É o momento do choque entre partidos e Marcelo Rebelo de Sousa. Depois de mais um veto do Presidente da República à lei da eutanásia, os proponentes acreditam que o limite chegou e vão avançar para a confirmação da lei, na mesma versão em que foi rejeitada pelo Presidente, sem fazer alterações.
A primeira pista foi dada pela socialista Isabel Moreira, que no Parlamento considerou o veto de Marcelo “um pouco atípico” e recordou que o diploma voltou a ser aprovado recentemente por “uma maioria esmagadora” no Parlamento, tendo os deputados entretanto respondido às “considerações jurídicas” do Tribunal Constitucional”.
“Fica para nós claro que o Presidente sabe que o TC não encontraria desta vez qualquer problema de inconstitucionalidade”, concluiu Moreira. Assim, atirou contra Marcelo: “Assim como sempre respeitámos uma outra e outra vez a decisão legítima do Presidente e os acórdãos do TC, chegou a vez de ver respeitada a vontade do Parlamento”. O Observador confirmou que a intenção do PS é mesmo voltar a aprovar a lei, inalterada.
Marcelo veta eutanásia e devolve diploma ao Parlamento sem promulgação
Na mesma linha falou a bloquista Catarina Martins, que confirmou: “Não há nenhum sentido em fazer alterações”. Também no Parlamento, a líder do Bloco disse que o próximo passo é mesmo ver a maioria no Parlamento “confirmar a lei”.
E também disparou contra o Presidente: “Faz um veto político por perceber que todos os outros caminhos já não existem. É chegado o momento de confirmar a lei”.
A Iniciativa Liberal, que também assina este projeto, avançou no mesmo sentido que tem “disponibilidade para confirmar o texto tal como foi devolvido à Assembleia da República”. O ex-líder e deputado João Cotrim Figueiredo frisou que o Parlamento tem mostrado “respeito institucional” pelos outros órgãos e lançou o desafio: “Está na altura de outras instituições demonstrarem o mesmo respeito institucional pela Assembleia da República”.
PSD concorda com Marcelo, Chega diz que confronto é “aberração”
Já o presidente do PSD, Luís Montenegro, veio mostrar-se satisfeito com a decisão do Presidente, classificando as “considerações” de Marcelo como “muito pertinentes”, por se ter referido à “grande sensibilidade” da questão e do “brevíssimo debate” que houve sobre a última versão da lei.

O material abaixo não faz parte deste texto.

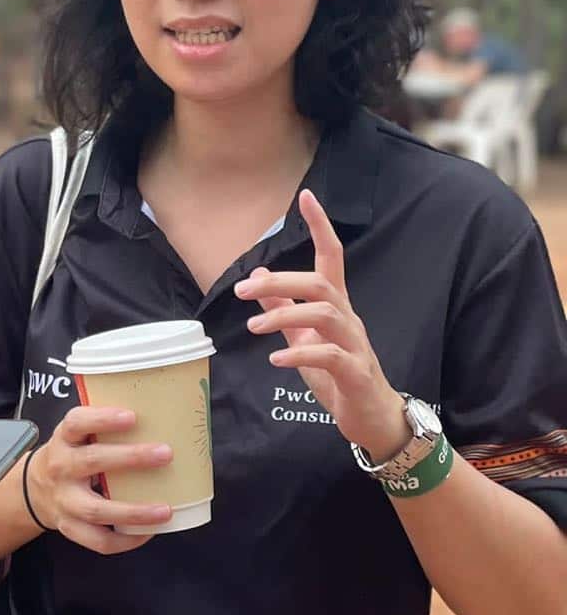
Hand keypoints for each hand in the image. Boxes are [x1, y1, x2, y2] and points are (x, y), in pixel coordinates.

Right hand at [24, 406, 172, 553]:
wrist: (34, 489)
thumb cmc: (70, 456)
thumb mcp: (76, 435)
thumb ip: (103, 427)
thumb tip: (159, 415)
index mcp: (64, 439)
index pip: (77, 423)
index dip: (102, 419)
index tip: (132, 417)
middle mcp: (61, 468)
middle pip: (92, 461)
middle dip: (130, 458)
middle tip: (165, 453)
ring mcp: (64, 501)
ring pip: (97, 510)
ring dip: (134, 512)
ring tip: (165, 510)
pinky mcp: (70, 528)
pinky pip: (99, 540)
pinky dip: (126, 540)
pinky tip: (149, 532)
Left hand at [235, 188, 406, 459]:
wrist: (372, 418)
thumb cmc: (338, 374)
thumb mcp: (304, 338)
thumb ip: (284, 309)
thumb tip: (259, 278)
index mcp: (336, 306)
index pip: (332, 256)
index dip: (321, 225)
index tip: (306, 196)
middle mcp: (349, 319)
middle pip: (321, 283)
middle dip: (281, 281)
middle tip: (242, 291)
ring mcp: (356, 345)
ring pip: (325, 314)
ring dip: (284, 315)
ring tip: (253, 328)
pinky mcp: (356, 373)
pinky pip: (330, 356)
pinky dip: (300, 354)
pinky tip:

“[Os partidos proponentes] denotam uma pressa quase ofegante em querer chegar a uma solução legislativa sem segurança e certeza jurídica”, criticou, dizendo que fica assim “reforçada” a posição do PSD, que quer um referendo sobre esta matéria.
“Espero que o PS finalmente aprenda alguma coisa, porque é lamentável um projeto sempre a voltar para trás, passando um atestado de incompetência à Assembleia”, atacou também André Ventura, do Chega. Ventura sentiu as posições do partido reforçadas com o veto de Marcelo, embora tivesse feitos reparos diferentes à última versão da lei (dizia que o facto de prever o suicídio assistido colidia com o Código Penal, que proíbe o auxílio ao suicídio).
Ventura critica ainda Marcelo por não ter enviado esta versão do diploma ao Tribunal Constitucional, por causa da solução “inovadora” da primazia dada ao suicídio assistido”. O líder do Chega promete “procurar, com outros grupos parlamentares, se possível” (porque o Chega não tem um número de deputados suficiente para isso) pedir a fiscalização sucessiva ao Tribunal Constitucional da próxima versão da lei.
Já a lógica de “confronto” dos partidos com Marcelo será “uma aberração e um disparate”, considera Ventura, garantindo que a opção do Presidente não é uma “birra” e que as suas dúvidas têm fundamento.
Marcelo Rebelo de Sousa já vetou politicamente os projetos da eutanásia e já os enviou para o Tribunal Constitucional noutras duas ocasiões. Desta vez, defendeu que a questão do suicídio assistido e as circunstâncias em que poderá acontecer não estão devidamente clarificadas. A eutanásia é recorrentemente aprovada por maioria confortável no Parlamento desde 2020.
A Constituição prevê que, se o Parlamento optar por confirmar uma lei por maioria absoluta, o Presidente a promulgue num prazo de oito dias.